:: Task directions ::
The whole listing below is to be repeated without alteration.

:: Material for this task ::

----------

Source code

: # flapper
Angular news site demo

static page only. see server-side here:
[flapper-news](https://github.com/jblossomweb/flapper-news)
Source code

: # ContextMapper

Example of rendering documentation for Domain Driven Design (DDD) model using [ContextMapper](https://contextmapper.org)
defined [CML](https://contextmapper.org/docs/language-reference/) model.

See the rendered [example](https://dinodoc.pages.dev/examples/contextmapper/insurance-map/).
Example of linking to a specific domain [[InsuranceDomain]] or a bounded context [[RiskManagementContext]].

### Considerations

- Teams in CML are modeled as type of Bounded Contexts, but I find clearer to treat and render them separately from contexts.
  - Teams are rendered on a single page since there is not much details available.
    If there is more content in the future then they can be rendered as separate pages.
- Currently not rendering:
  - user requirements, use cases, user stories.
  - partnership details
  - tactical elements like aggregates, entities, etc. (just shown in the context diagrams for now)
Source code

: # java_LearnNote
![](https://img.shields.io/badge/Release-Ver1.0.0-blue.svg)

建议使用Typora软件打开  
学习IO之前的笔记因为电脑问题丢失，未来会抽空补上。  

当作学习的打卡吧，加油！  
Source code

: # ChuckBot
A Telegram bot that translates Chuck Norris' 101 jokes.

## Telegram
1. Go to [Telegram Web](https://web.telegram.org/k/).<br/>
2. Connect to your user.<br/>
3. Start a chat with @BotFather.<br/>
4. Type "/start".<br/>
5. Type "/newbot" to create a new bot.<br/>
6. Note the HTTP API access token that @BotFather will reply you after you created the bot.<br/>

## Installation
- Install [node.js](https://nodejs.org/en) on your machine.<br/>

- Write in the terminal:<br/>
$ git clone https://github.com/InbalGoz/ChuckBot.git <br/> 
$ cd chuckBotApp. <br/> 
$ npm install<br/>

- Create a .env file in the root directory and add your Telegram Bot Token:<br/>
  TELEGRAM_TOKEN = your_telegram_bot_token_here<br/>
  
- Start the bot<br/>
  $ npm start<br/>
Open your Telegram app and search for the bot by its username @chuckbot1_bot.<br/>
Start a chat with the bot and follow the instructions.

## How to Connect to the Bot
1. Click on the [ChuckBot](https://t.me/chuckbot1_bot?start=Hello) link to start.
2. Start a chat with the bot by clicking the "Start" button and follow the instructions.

----------

:: Solved exercise ::
Source code

: # flapper
Angular news site demo

static page only. see server-side here:
[flapper-news](https://github.com/jblossomweb/flapper-news)
Source code

: # ContextMapper

Example of rendering documentation for Domain Driven Design (DDD) model using [ContextMapper](https://contextmapper.org)
defined [CML](https://contextmapper.org/docs/language-reference/) model.

See the rendered [example](https://dinodoc.pages.dev/examples/contextmapper/insurance-map/).
Example of linking to a specific domain [[InsuranceDomain]] or a bounded context [[RiskManagementContext]].

### Considerations

- Teams in CML are modeled as type of Bounded Contexts, but I find clearer to treat and render them separately from contexts.
  - Teams are rendered on a single page since there is not much details available.
    If there is more content in the future then they can be rendered as separate pages.
- Currently not rendering:
  - user requirements, use cases, user stories.
  - partnership details
  - tactical elements like aggregates, entities, etc. (just shown in the context diagrams for now)
Source code

: # java_LearnNote
![](https://img.shields.io/badge/Release-Ver1.0.0-blue.svg)

建议使用Typora软件打开  
学习IO之前的笔记因为电脑问题丢失，未来会抽空补上。  

当作学习的打卡吧，加油！  
Source code

: # ChuckBot
A Telegram bot that translates Chuck Norris' 101 jokes.

## Telegram
1. Go to [Telegram Web](https://web.telegram.org/k/).<br/>
2. Connect to your user.<br/>
3. Start a chat with @BotFather.<br/>
4. Type "/start".<br/>
5. Type "/newbot" to create a new bot.<br/>
6. Note the HTTP API access token that @BotFather will reply you after you created the bot.<br/>

## Installation
- Install [node.js](https://nodejs.org/en) on your machine.<br/>

- Write in the terminal:<br/>
$ git clone https://github.com/InbalGoz/ChuckBot.git <br/> 
$ cd chuckBotApp. <br/> 
$ npm install<br/>

- Create a .env file in the root directory and add your Telegram Bot Token:<br/>
  TELEGRAM_TOKEN = your_telegram_bot_token_here<br/>
  
- Start the bot<br/>
  $ npm start<br/>
Open your Telegram app and search for the bot by its username @chuckbot1_bot.<br/>
Start a chat with the bot and follow the instructions.

## How to Connect to the Bot
1. Click on the [ChuckBot](https://t.me/chuckbot1_bot?start=Hello) link to start.
2. Start a chat with the bot by clicking the "Start" button and follow the instructions.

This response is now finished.